- **Work to complete**
1/ Which tendencies did the Berkeley researchers find in authoritarians, according to the passage on the psychology of racism? List every one.
2/ In the passage on the psychology of racism, what did Erich Fromm say casting Germany's actions as a sickness served as?
3/ Carry the passage on the psychology of racism forward from its last sentence.

- **Passage to read**
BEGIN

During wartime, in the United States, the study of social psychology blossomed, as the threat from Hitler and his followers became all too clear. “If racism was a symptom of the psychopathology of fascism,” Gilman and Thomas write, “understanding the fascist mind had to be one of the operative undertakings of the war effort.” A project at the University of California at Berkeley worked on the question of susceptibility to authoritarianism, which resulted in the creation of a personality test called the F-scale and the 1950 volume The Authoritarian Personality. The researchers found that authoritarians tended to express prejudice against a diverse range of minority groups, to identify with the strong as opposed to the weak, and to be fascinated by the “deviant” sex lives of others.

These diagnostic efforts to understand German psychology had a purpose: avoiding the rise of other fascisms worldwide and proposing measures for German rehabilitation in the postwar period. The Institute for Social Research at Columbia University, host to exiled members of the Frankfurt School, looked at prejudice as a mass psychosis, fixable by certain measures of re-education. Psychiatrist Richard Brickner’s 1943 book Is Germany Incurable? proposed “a vast educational program” to correct Germany’s “paranoid contagion,” once the war should be won. If an occupying government were to school German children in tolerance, Brickner thought German adults could be reached, and their minds changed, in their own homes. Brickner’s proposal was not uncontroversial, Gilman and Thomas write, noting that psychologist Erich Fromm responded to Brickner by arguing that to cast Germany’s actions as a sickness served as “a substitute for valid ethical concepts,” tending to “weaken the sense for moral values, by calling something by a psychiatric term when it should be called plainly evil.”

(Gilman and Thomas are careful to point out that, amid these efforts to understand the racist mind, mass psychological diagnoses of the problems of nonwhite groups continued apace—resulting in postwar projects such as the Clark doll test, which diagnosed black children with endemic self-hatred, induced by experiences of segregation. While these postwar projects were generally sympathetic toward minority groups, the effect, Gilman and Thomas argue, was still to pathologize those affected by racism on the basis of their race, while absolving the racist majority by diagnosing racism as a collective madness.)

END

- **Dataset excerpts**
BEGIN

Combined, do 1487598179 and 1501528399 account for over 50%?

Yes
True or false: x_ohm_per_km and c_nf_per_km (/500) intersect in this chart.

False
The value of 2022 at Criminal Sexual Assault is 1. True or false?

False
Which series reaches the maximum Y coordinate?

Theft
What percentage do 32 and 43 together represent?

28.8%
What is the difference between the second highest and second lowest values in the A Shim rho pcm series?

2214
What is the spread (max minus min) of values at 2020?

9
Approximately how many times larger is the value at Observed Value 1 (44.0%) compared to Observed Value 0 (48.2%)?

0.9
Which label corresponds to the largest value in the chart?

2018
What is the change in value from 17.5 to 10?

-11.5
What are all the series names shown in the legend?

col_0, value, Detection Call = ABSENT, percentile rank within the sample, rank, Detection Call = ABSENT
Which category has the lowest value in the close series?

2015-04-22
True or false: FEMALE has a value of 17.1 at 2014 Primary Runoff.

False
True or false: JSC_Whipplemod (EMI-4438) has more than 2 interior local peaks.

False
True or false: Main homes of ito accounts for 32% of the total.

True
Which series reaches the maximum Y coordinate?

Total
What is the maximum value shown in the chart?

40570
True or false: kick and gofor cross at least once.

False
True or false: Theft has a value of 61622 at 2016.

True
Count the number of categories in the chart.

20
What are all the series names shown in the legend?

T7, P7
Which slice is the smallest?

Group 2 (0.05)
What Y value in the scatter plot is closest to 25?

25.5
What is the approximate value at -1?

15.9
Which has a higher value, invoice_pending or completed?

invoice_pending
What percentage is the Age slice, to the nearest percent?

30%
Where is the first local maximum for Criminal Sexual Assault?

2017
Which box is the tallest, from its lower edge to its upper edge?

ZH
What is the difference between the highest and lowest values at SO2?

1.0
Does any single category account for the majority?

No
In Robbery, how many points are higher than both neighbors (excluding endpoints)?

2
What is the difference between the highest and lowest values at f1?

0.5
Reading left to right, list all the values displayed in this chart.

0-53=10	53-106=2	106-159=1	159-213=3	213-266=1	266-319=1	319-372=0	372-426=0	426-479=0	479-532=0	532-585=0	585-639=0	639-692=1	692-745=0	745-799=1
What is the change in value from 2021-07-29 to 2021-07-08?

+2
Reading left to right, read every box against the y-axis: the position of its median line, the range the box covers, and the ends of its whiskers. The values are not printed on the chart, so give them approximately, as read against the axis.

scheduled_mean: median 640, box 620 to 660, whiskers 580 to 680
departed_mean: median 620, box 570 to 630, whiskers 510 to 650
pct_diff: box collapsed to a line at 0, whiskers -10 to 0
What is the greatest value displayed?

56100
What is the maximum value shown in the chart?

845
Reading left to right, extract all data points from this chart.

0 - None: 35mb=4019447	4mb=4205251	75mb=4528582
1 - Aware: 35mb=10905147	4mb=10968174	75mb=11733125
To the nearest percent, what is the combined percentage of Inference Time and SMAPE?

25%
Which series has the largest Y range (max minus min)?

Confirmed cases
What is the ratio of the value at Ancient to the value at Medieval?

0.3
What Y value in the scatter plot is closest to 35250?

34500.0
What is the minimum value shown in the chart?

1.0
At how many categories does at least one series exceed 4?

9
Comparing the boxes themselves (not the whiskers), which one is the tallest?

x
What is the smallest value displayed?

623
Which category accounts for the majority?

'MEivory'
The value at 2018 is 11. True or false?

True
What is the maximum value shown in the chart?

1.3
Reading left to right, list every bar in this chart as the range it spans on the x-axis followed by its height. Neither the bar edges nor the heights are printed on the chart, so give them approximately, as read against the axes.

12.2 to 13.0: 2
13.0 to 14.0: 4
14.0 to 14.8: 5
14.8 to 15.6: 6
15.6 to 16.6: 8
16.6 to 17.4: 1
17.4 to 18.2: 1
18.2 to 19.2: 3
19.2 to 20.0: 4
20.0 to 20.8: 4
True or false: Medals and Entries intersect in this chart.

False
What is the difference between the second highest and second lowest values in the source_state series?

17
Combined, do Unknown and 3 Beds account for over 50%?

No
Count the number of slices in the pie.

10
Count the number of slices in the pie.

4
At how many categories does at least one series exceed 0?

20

END

- **Answers**
1/
- Expressing prejudice against a diverse range of minority groups
- Identifying with the strong as opposed to the weak
- Being fascinated by the "deviant" sex lives of others

2/ A substitute for valid ethical concepts.

3/
Between the civil rights era and today, psychologists in the United States have shifted from a crowd-based explanatory model to an attempt to identify individual cognitive explanations for racism—a neuroscientific approach that promises specific treatment plans, perhaps even a pill that doctors might one day prescribe to reduce implicit bias. While a pill for racism remains a thought experiment, the use of the term disease to describe racism is increasingly common in popular culture. When high-profile people are caught making racist or anti-Semitic statements, they often offer apologies that tap into the language of therapy: “I have begun an ongoing program of recovery,” Mel Gibson said in a formal statement after being caught on tape in an anti-Semitic rant during a DUI arrest in 2006. Pathological language around racism is also increasing, Gilman and Thomas write, in “scholarly articles, treatment protocols, academic conference presentations, and ‘shoptalk’ among behavioral and social scientists.”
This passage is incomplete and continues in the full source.